A senior South African government official said on Tuesday that nationalizing mines was not a viable option for the ruling African National Congress (ANC).

The government will adopt a policy position that is in South Africa’s best interests, Susan Shabangu, minister of mineral resources, told delegates attending an international mining conference.

“We have consistently maintained that nationalization is not the policy either of government or the ruling party,” Shabangu said.

“I welcome the fact that the report of the ANC’s task team on nationalization has reinforced the (ANC’s) earlier decisions that nationalization is not a viable policy for South Africa,” she said.

“This is not a surprise, we have emphasized this before.”

She was referring to a recent ANC study which has rejected the nationalization of mines, but favors higher taxes and royalties.

“It (the study) demonstrates the consistent but pragmatic policy that has guided the ANC over many decades, including the period of the adoption of the Freedom Charter in 1955 and, even more recently, the period after 1994,” Shabangu said.

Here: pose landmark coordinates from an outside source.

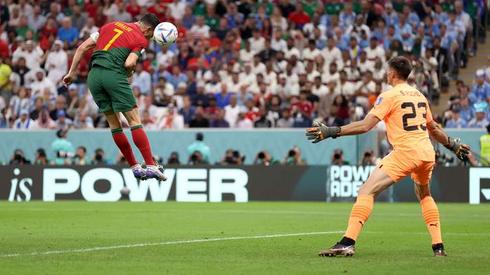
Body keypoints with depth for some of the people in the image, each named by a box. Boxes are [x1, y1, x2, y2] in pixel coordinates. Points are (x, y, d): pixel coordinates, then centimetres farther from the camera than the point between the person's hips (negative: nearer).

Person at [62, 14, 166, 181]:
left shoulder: (110, 26, 24)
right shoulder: (141, 40, 7)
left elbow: (82, 48, 19)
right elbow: (129, 63, -10)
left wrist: (72, 72, 22)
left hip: (93, 76, 6)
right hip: (114, 75, -6)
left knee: (114, 124, 12)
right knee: (134, 120, -1)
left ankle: (135, 167, 14)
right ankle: (151, 166, -7)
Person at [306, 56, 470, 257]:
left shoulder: (389, 96, -2)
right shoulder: (419, 95, 18)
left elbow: (365, 125, -11)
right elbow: (434, 129, 28)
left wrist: (332, 131, -11)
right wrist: (453, 145, 44)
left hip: (405, 151, -7)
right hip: (427, 153, 7)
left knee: (366, 191, -9)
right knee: (424, 194, 32)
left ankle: (348, 243, -24)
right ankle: (438, 246, 25)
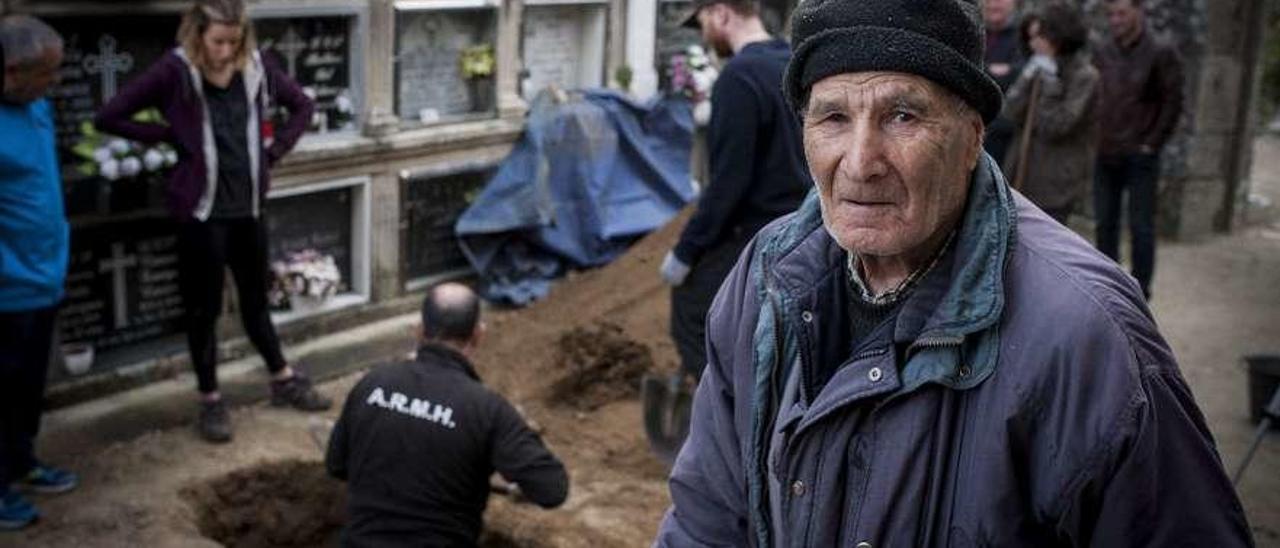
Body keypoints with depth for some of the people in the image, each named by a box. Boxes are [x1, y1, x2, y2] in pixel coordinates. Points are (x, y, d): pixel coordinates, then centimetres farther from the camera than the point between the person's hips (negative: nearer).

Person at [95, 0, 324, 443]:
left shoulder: (256, 67, -2)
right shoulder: (175, 71, -13)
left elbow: (302, 106, 13)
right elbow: (109, 117, -12)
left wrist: (274, 150, 3)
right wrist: (172, 137, -11)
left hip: (249, 207, 4)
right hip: (202, 211, -4)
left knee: (256, 299, 19)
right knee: (204, 308, 9)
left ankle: (284, 381, 34)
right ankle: (211, 401, 21)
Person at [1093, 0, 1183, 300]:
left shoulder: (1161, 53, -4)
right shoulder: (1103, 52, 9)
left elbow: (1173, 103, -5)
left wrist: (1152, 144, -8)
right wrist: (1095, 138, 6)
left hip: (1139, 156, -5)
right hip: (1105, 155, 5)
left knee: (1141, 227, 1)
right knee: (1105, 224, 10)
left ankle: (1140, 291, 9)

The ANC has been trying to distance itself from its radical Youth League which calls for nationalizing mines. While trying to ease fears, Shabangu blamed the mining sector for failing to implement mining policies. She said mining companies have circumvented the Broad-Based Black Economic Empowerment Act by fronting black partners to score points under the country’s affirmative action legislation which requires companies to hire a certain number of blacks.

About 6,500 delegates are attending the 18th annual mining indaba (Zulu word for conference), which kicked off on Monday. With a focus on investment in African mining, the three-day conference will feature more than 90 educational sessions, focusing on leading supply and demand expertise on specific minerals and other market trends.

Forty African government delegations will be providing public policy intelligence, while non-African government delegations will be presenting on what foreign governments are doing to improve Africa’s investment climate.